- **Activity**: All entries are to be reproduced exactly; the pictures are to be omitted.

Records from a data collection
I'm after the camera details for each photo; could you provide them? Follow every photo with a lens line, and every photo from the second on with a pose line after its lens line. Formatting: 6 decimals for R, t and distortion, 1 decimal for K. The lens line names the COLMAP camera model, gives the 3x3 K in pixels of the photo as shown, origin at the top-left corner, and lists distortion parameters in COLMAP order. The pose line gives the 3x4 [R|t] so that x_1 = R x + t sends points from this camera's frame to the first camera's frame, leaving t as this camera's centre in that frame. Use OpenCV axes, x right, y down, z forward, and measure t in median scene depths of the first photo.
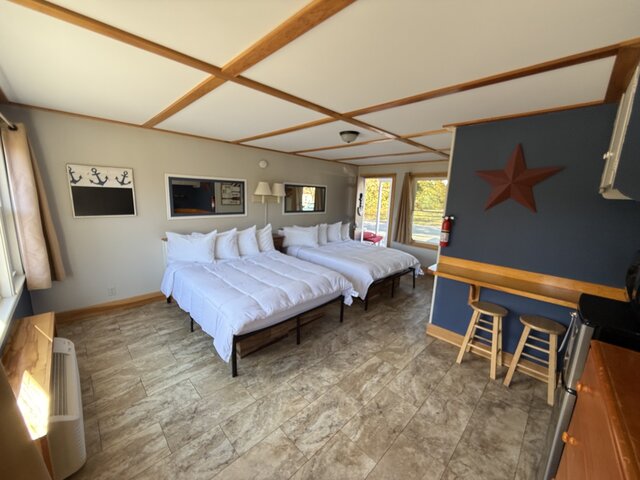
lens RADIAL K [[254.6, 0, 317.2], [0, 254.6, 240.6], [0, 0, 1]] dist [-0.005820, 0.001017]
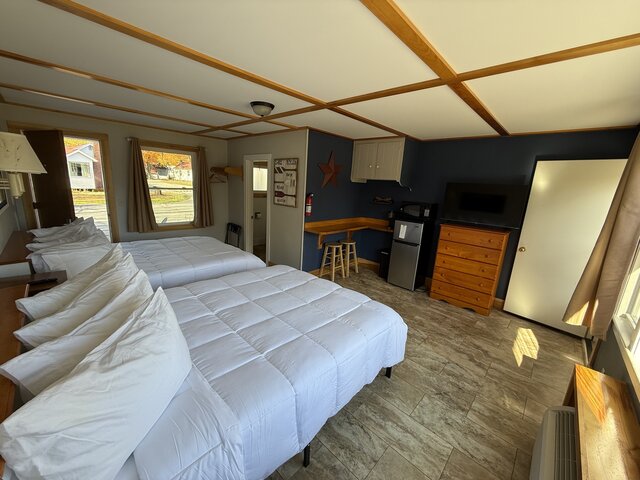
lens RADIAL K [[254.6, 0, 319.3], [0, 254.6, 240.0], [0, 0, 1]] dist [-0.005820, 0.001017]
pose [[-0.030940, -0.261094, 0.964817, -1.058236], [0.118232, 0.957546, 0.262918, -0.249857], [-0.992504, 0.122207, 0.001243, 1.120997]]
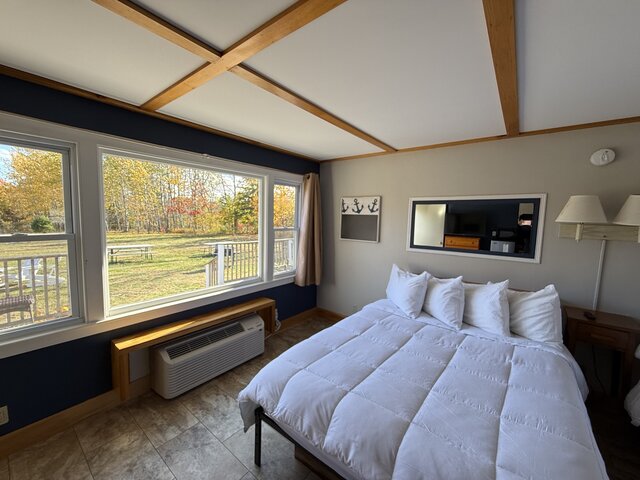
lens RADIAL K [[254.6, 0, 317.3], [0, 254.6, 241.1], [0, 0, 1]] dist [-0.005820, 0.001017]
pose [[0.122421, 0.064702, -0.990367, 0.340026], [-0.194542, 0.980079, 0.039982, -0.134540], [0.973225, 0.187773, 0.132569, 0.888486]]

- **Output of the exercise**:
I'm after the camera details for each photo; could you provide them? Follow every photo with a lens line, and every photo from the second on with a pose line after its lens line. Formatting: 6 decimals for R, t and distortion, 1 decimal for K. The lens line names the COLMAP camera model, gives the 3x3 K in pixels of the photo as shown, origin at the top-left corner, and lists distortion parameters in COLMAP order. The pose line gives the 3x4 [R|t] so that x_1 = R x + t sends points from this camera's frame to the first camera's frame, leaving t as this camera's centre in that frame. Use OpenCV axes, x right, y down, z forward, and measure t in median scene depths of the first photo.
lens RADIAL K [[254.6, 0, 317.2], [0, 254.6, 240.6], [0, 0, 1]] dist [-0.005820, 0.001017]
lens RADIAL K [[254.6, 0, 319.3], [0, 254.6, 240.0], [0, 0, 1]] dist [-0.005820, 0.001017]
pose [[-0.030940, -0.261094, 0.964817, -1.058236], [0.118232, 0.957546, 0.262918, -0.249857], [-0.992504, 0.122207, 0.001243, 1.120997]]
lens RADIAL K [[254.6, 0, 317.3], [0, 254.6, 241.1], [0, 0, 1]] dist [-0.005820, 0.001017]
pose [[0.122421, 0.064702, -0.990367, 0.340026], [-0.194542, 0.980079, 0.039982, -0.134540], [0.973225, 0.187773, 0.132569, 0.888486]]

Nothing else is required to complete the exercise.